How to explain Motlanthe's odd reaction to the publication of the story? Why ask the Public Protector (PP), Thuli Madonsela, of all people and institutions, "to investigate allegations made against him and his partner, Ms Gugu Mtshali"?

If the deputy-president is affronted by the newspaper article, if it's inaccurate and defamatory, if he's so certain of this, well then, go to the press ombudsman or the press council (or however the chain operates, I forget), and make certain the apology is on page one. Or sue the sweet folk at Avusa, which owns the Sunday Times, for defamation. The government will pay the legal fees.

Madonsela's job is to protect the likes of you and me, not folk in the government. The PP's Constitutional Mandate, according to the internet, "is to strengthen constitutional democracy by investigating and redressing improper and prejudicial conduct, maladministration and abuse of power in all state affairs ..."

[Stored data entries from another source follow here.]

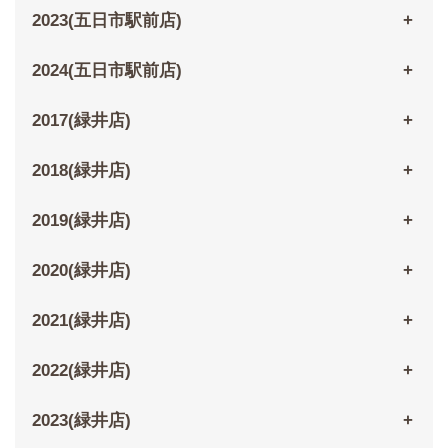
2023(五日市駅前店)
2024(五日市駅前店)
2017(緑井店)
2018(緑井店)
2019(緑井店)
2020(緑井店)
2021(緑井店)
2022(緑井店)
2023(緑井店)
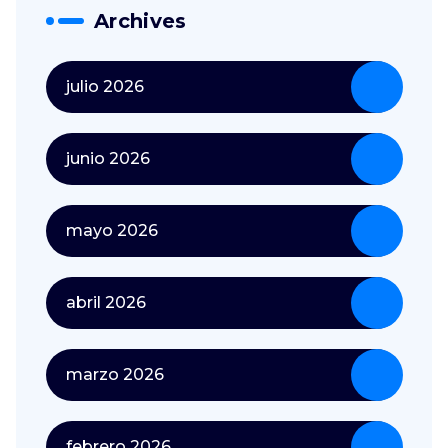
Archives
julio 2026
junio 2026
mayo 2026
abril 2026
marzo 2026
febrero 2026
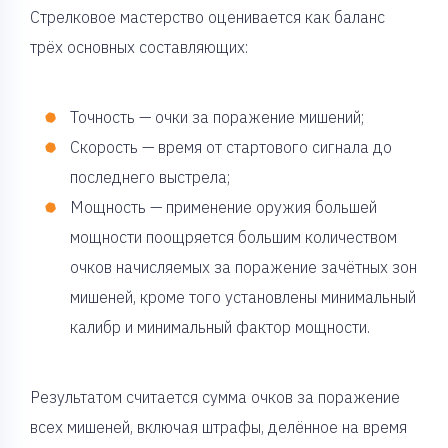
Стрелковое мастерство оценивается как баланс
трёх основных составляющих:
Точность — очки за поражение мишений;
Скорость — время от стартового сигнала до
последнего выстрела;
Мощность — применение оружия большей
мощности поощряется большим количеством
очков начисляемых за поражение зачётных зон
мишеней, кроме того установлены минимальный
калибр и минимальный фактор мощности.
Результатом считается сумма очков за поражение
всех мишеней, включая штрафы, делённое на время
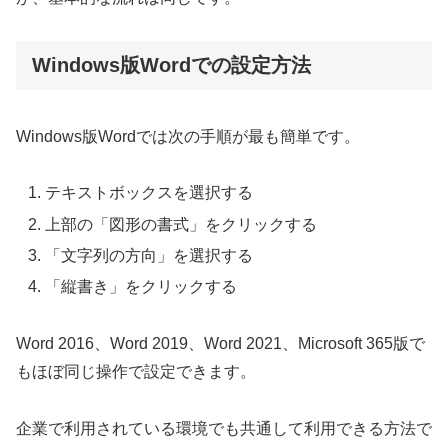
Windows版Wordでの設定方法
Windows版Wordでは次の手順が最も簡単です。
テキストボックスを選択する
上部の「図形の書式」をクリックする
「文字列の方向」を選択する
「縦書き」をクリックする
Word 2016、Word 2019、Word 2021、Microsoft 365版で
もほぼ同じ操作で設定できます。
企業で利用されている環境でも共通して利用できる方法で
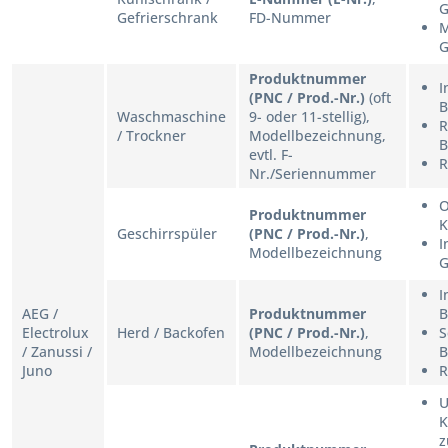
G
Gefrierschrank
FD-Nummer
M
G
Produktnummer
I
(PNC / Prod.-Nr.)
(oft
B
Waschmaschine
9- oder 11-stellig),
R
/ Trockner
Modellbezeichnung,
B
evtl. F-
R
Nr./Seriennummer
O
Produktnummer
K
Geschirrspüler
(PNC / Prod.-Nr.)
,
I
Modellbezeichnung
G
I
AEG /
Produktnummer
B
Electrolux
Herd / Backofen
(PNC / Prod.-Nr.)
,
S
/ Zanussi /
Modellbezeichnung
B
Juno
R
U
K
z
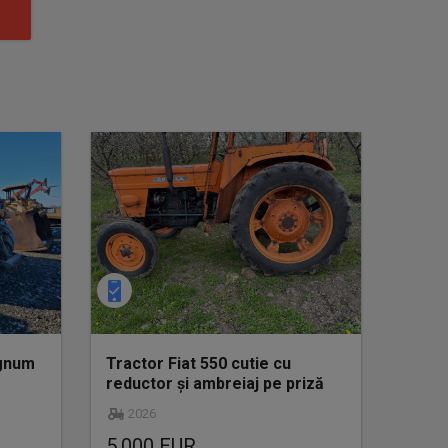
agnum
Tractor Fiat 550 cutie cu
reductor și ambreiaj pe priză
2026
5.000 EUR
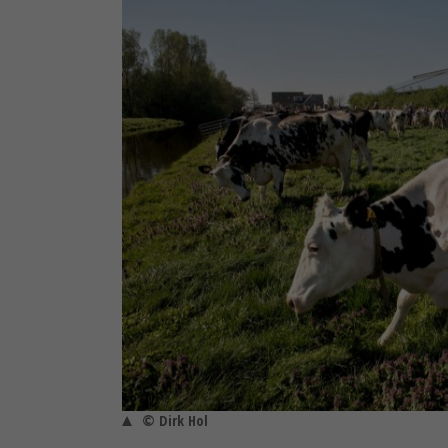
© Dirk Hol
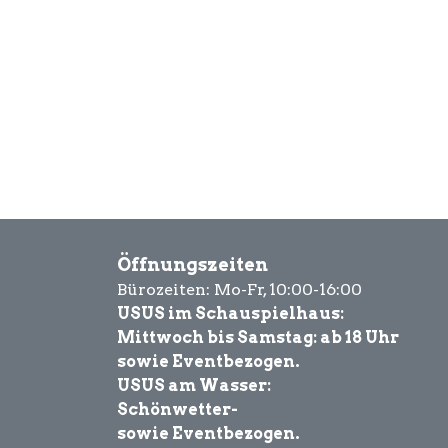
Öffnungszeiten
Bürozeiten: Mo-Fr, 10:00-16:00
USUS im Schauspielhaus:
Mittwoch bis Samstag: ab 18 Uhr
sowie Eventbezogen.
USUS am Wasser:
Schönwetter-
sowie Eventbezogen.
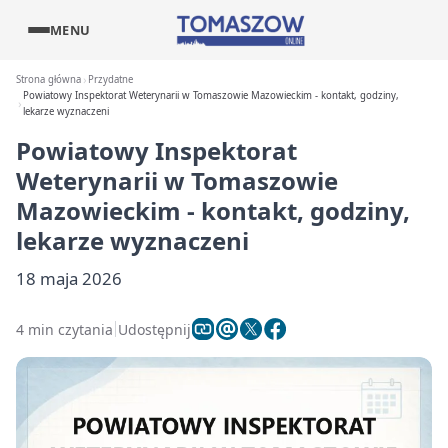
MENU
Strona główna
Przydatne
Powiatowy Inspektorat Weterynarii w Tomaszowie Mazowieckim - kontakt, godziny,
lekarze wyznaczeni
Powiatowy Inspektorat
Weterynarii w Tomaszowie
Mazowieckim - kontakt, godziny,
lekarze wyznaczeni
18 maja 2026
4 min czytania
Udostępnij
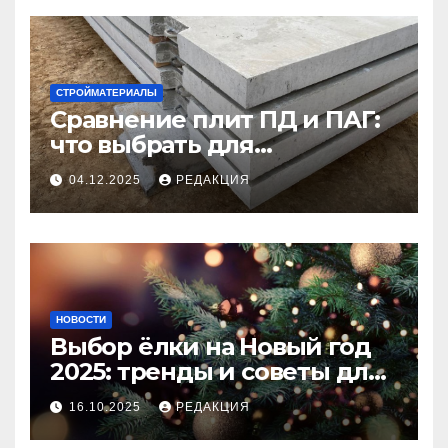
СТРОЙМАТЕРИАЛЫ
Сравнение плит ПД и ПАГ:
что выбрать для
долговечного и прочного
04.12.2025
РЕДАКЦИЯ
покрытия
НОВОСТИ
Выбор ёлки на Новый год
2025: тренды и советы для
идеального праздника
16.10.2025
РЕДАКЦИЯ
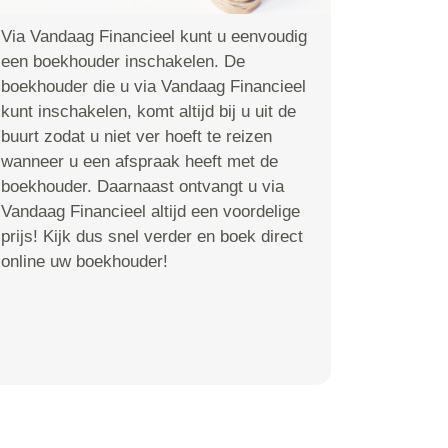
Via Vandaag Financieel kunt u eenvoudig
een boekhouder inschakelen. De
boekhouder die u via Vandaag Financieel
kunt inschakelen, komt altijd bij u uit de
buurt zodat u niet ver hoeft te reizen
wanneer u een afspraak heeft met de
boekhouder. Daarnaast ontvangt u via
Vandaag Financieel altijd een voordelige
prijs! Kijk dus snel verder en boek direct
online uw boekhouder!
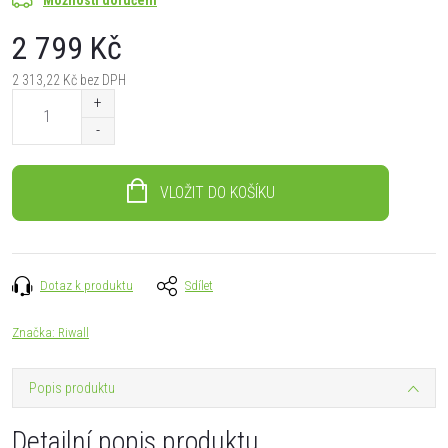
2 799 Kč
2 313,22 Kč bez DPH
Měrná
cena:
VLOŽIT DO KOŠÍKU
Dotaz k produktu
Sdílet
Značka:
Riwall
Popis produktu
Detailní popis produktu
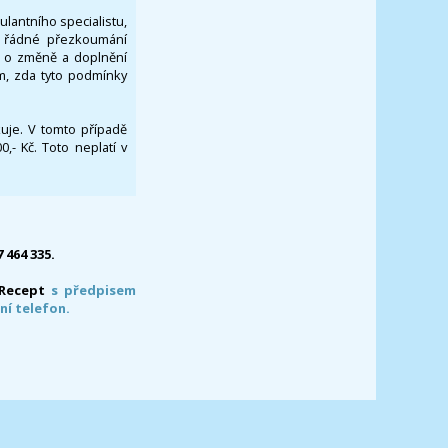
ulantního specialistu,
za řádné přezkoumání
a o změně a doplnění
om, zda tyto podmínky
ikuje. V tomto případě
- Kč. Toto neplatí v
7 464 335.
-Recept
s předpisem
ní telefon.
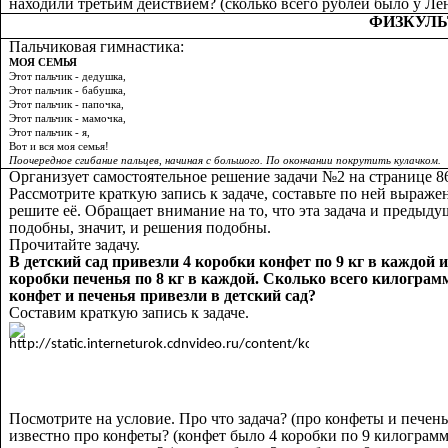
находили третьим действием? (сколько всего рублей было у Ле
ФИЗКУЛ
Пальчиковая гимнастика:
МОЯ СЕМЬЯ
Этот пальчик - дедушка,
Этот пальчик - бабушка,
Этот пальчик - папочка,
Этот пальчик - мамочка,
Этот пальчик - я,
Вот и вся моя семья!
Поочередное сгибание пальцев, начиная с большого. По окончании покрутить кулачком.
Организует самостоятельное решение задачи №2 на странице 8
Рассмотрите краткую запись к задаче, составьте по ней выраже
решите её. Обращает внимание на то, что эта задача и предыду
подобны, значит, и решения подобны.
Прочитайте задачу.
В детский сад привезли 4 коробки конфет по 9 кг в каждой и
коробки печенья по 8 кг в каждой. Сколько всего килограм
конфет и печенья привезли в детский сад?
Составим краткую запись к задаче.
Посмотрите на условие. Про что задача? (про конфеты и печень
известно про конфеты? (конфет было 4 коробки по 9 килограмм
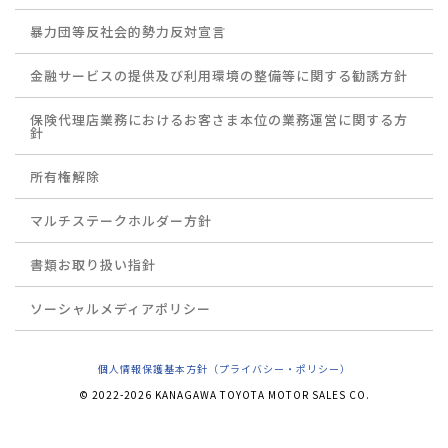
暴力団等反社会的勢力反対宣言
金融サービスの提供及び利用環境の整備等に関する勧誘方針
保険代理店業務におけるお客さま本位の業務運営に関する方
針
所有権解除
マルチステークホルダー方針
書類お取り扱い指針
ソーシャルメディアポリシー
個人情報保護基本方針（プライバシー・ポリシー）
© 2022-2026 KANAGAWA TOYOTA MOTOR SALES CO.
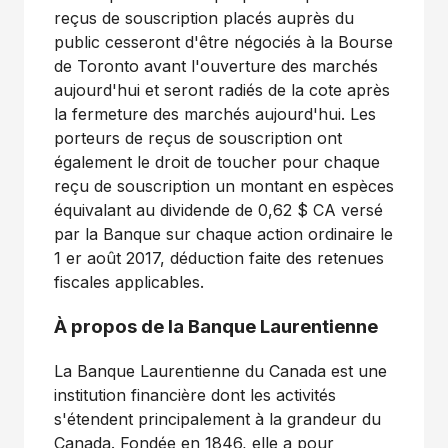
reçus de souscription placés auprès du
public cesseront d'être négociés à la Bourse
de Toronto avant l'ouverture des marchés
aujourd'hui et seront radiés de la cote après
la fermeture des marchés aujourd'hui. Les
porteurs de reçus de souscription ont
également le droit de toucher pour chaque
reçu de souscription un montant en espèces
équivalant au dividende de 0,62 $ CA versé
par la Banque sur chaque action ordinaire le
1 er août 2017, déduction faite des retenues
fiscales applicables.
À propos de la Banque Laurentienne
La Banque Laurentienne du Canada est une
institution financière dont les activités
s'étendent principalement à la grandeur du
Canada. Fondée en 1846, elle a pour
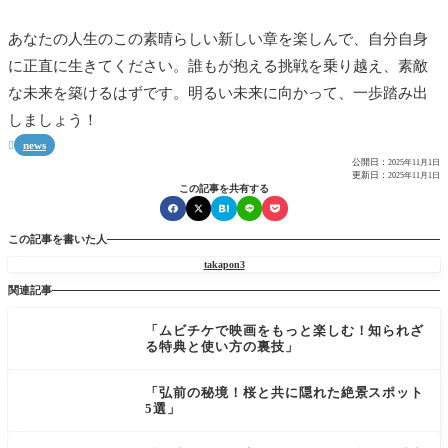
あなたの人生のこの素晴らしい新しい章を楽しんで、自分自身
に正直に生きてください。誰もが抱える挑戦を乗り越え、素敵
な未来を築けるはずです。明るい未来に向かって、一歩踏み出
しましょう！
news

公開日：
2025年11月1日
更新日：
2025年11月1日
この記事を共有する
この記事を書いた人
takapon3
関連記事
「ムビチケで映画をもっと楽しむ！知られざ
る特典と使い方の裏技」
「弘前の秘境！桜と共に隠れた絶景スポット
5選」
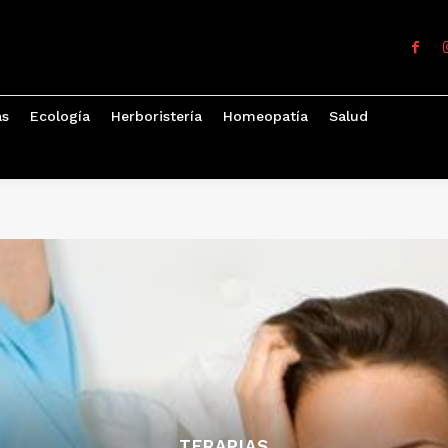
as
Ecología
Herboristería
Homeopatía
Salud
TERAPIAS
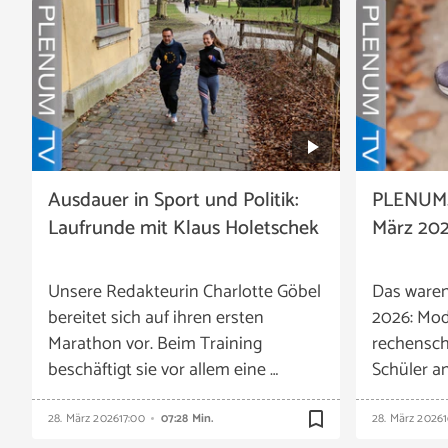
Ausdauer in Sport und Politik:
PLENUM.
Laufrunde mit Klaus Holetschek
März 202
Unsere Redakteurin Charlotte Göbel
Das ware
bereitet sich auf ihren ersten
2026: Mod
Marathon vor. Beim Training
rechensch
beschäftigt sie vor allem eine …
Schüler a
bookmark_border
28. März 2026
17:00
07:28 Min.
28. März 2026
1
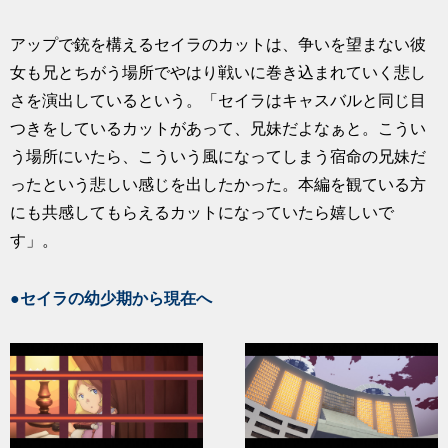
アップで銃を構えるセイラのカットは、争いを望まない彼
女も兄とちがう場所でやはり戦いに巻き込まれていく悲し
さを演出しているという。「セイラはキャスバルと同じ目
つきをしているカットがあって、兄妹だよなぁと。こうい
う場所にいたら、こういう風になってしまう宿命の兄妹だ
ったという悲しい感じを出したかった。本編を観ている方
にも共感してもらえるカットになっていたら嬉しいで
す」。
●セイラの幼少期から現在へ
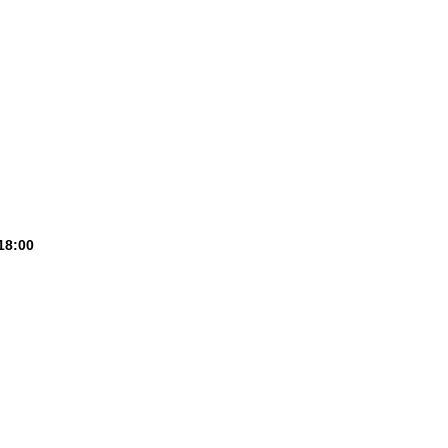
18:00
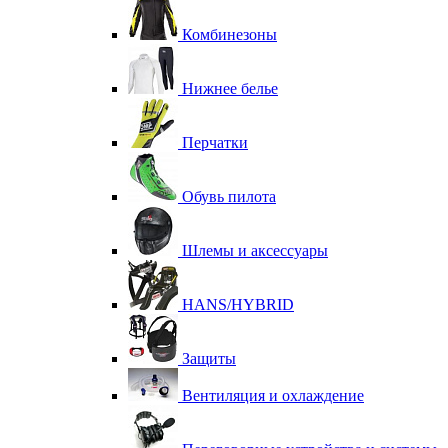
Комбинезоны
Нижнее белье
Перчатки
Обувь пилота
Шлемы и аксессуары
HANS/HYBRID
Защиты
Вентиляция и охлаждение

The small print does go on to say that PP can also investigate (alleged, presumably) "violations of the Executive members Ethics Act of 1994" and "government at any level" and so on. But that implies that the wrong-doing is being perpetrated by the person in government. I remember that once Jacob G Zuma once went to shelter under the wings of the PP. But Zuma was at that time defrocked, as it were; Motlanthe is the deputy-president.

Motlanthe could have been given bad advice; there's a lot of that to be had at the Union buildings. But until Motlanthe explains better, it seems me that version Alpha is, alas, the most likely one of all.